Wednesday, June 22, 2011

Hemingway on Zelda Fitzgerald

From A Moveable Feast by Ernest Hemingway (1964) published posthumously

"He (F. Scott Fitzgerald) had many good, good friends, more than anyone I knew. But I enlisted as one more, whether I could be of any use to him or not. If he could write a book as fine as The Great Gatsby I was sure that he could write an even better one. I did not know Zelda yet, and so I did not know the terrible odds that were against him. But we were to find them out soon enough."
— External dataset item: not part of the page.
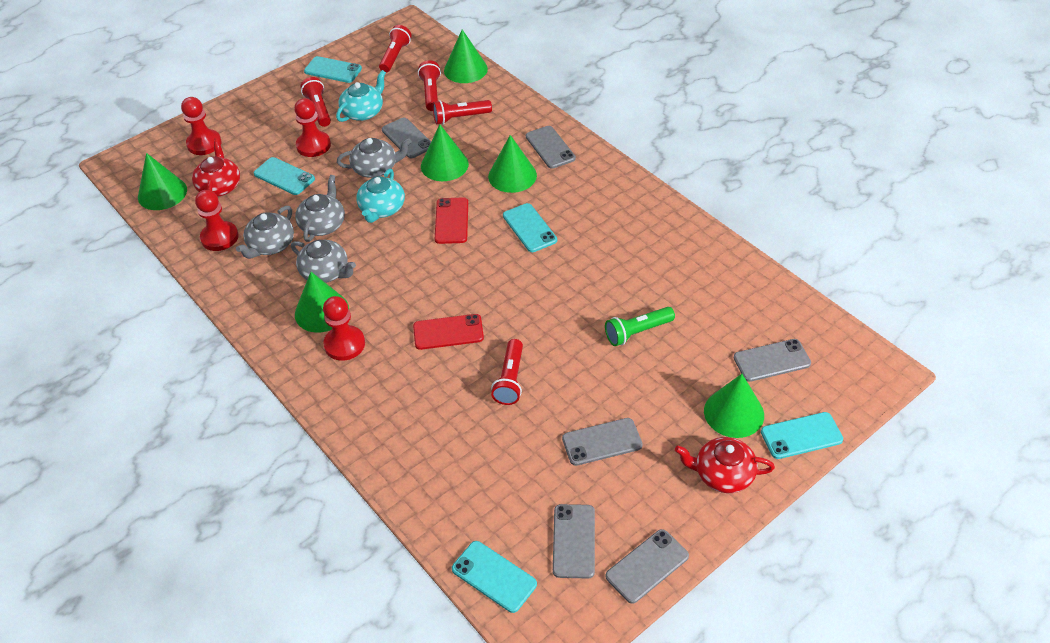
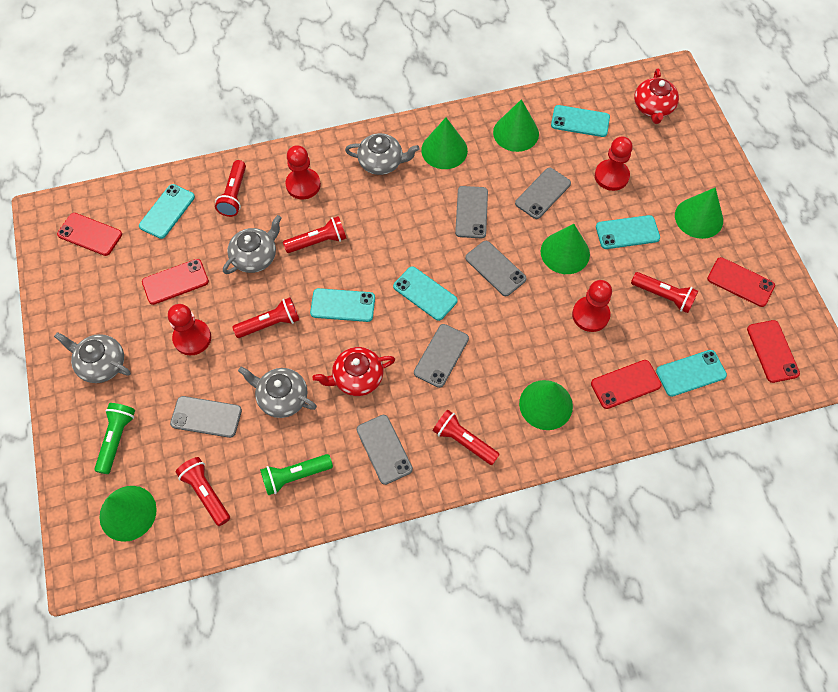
green flashlight: 1 -> 2
red flashlight: 5 -> 6
red phone: 2 -> 5
turquoise phone: 5 -> 6
turquoise teapot: 2 -> 0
Sal Si Puedes (Leave, if you can)

Peter Matthiessen's 1970 one paragraph description of Ceasar Chavez in the book Sal Si Puedes

"The man who has threatened California has a Indian's bow nose and lank black hair, with sad eyes and an open smile that is shy and friendly; at moments he is beautiful, like a dark seraph. He is five feet six inches tall, and since his twenty-five day fast the previous winter, has weighed no more than one hundred and fifty pounds. Yet the word "slight" does not properly describe him. There is an effect of being centered in himself so that no energy is wasted, an effect of density; at the same time, he walks as lightly as a fox. One feels immediately that this man does not stumble, and that to get where he is going he will walk all day."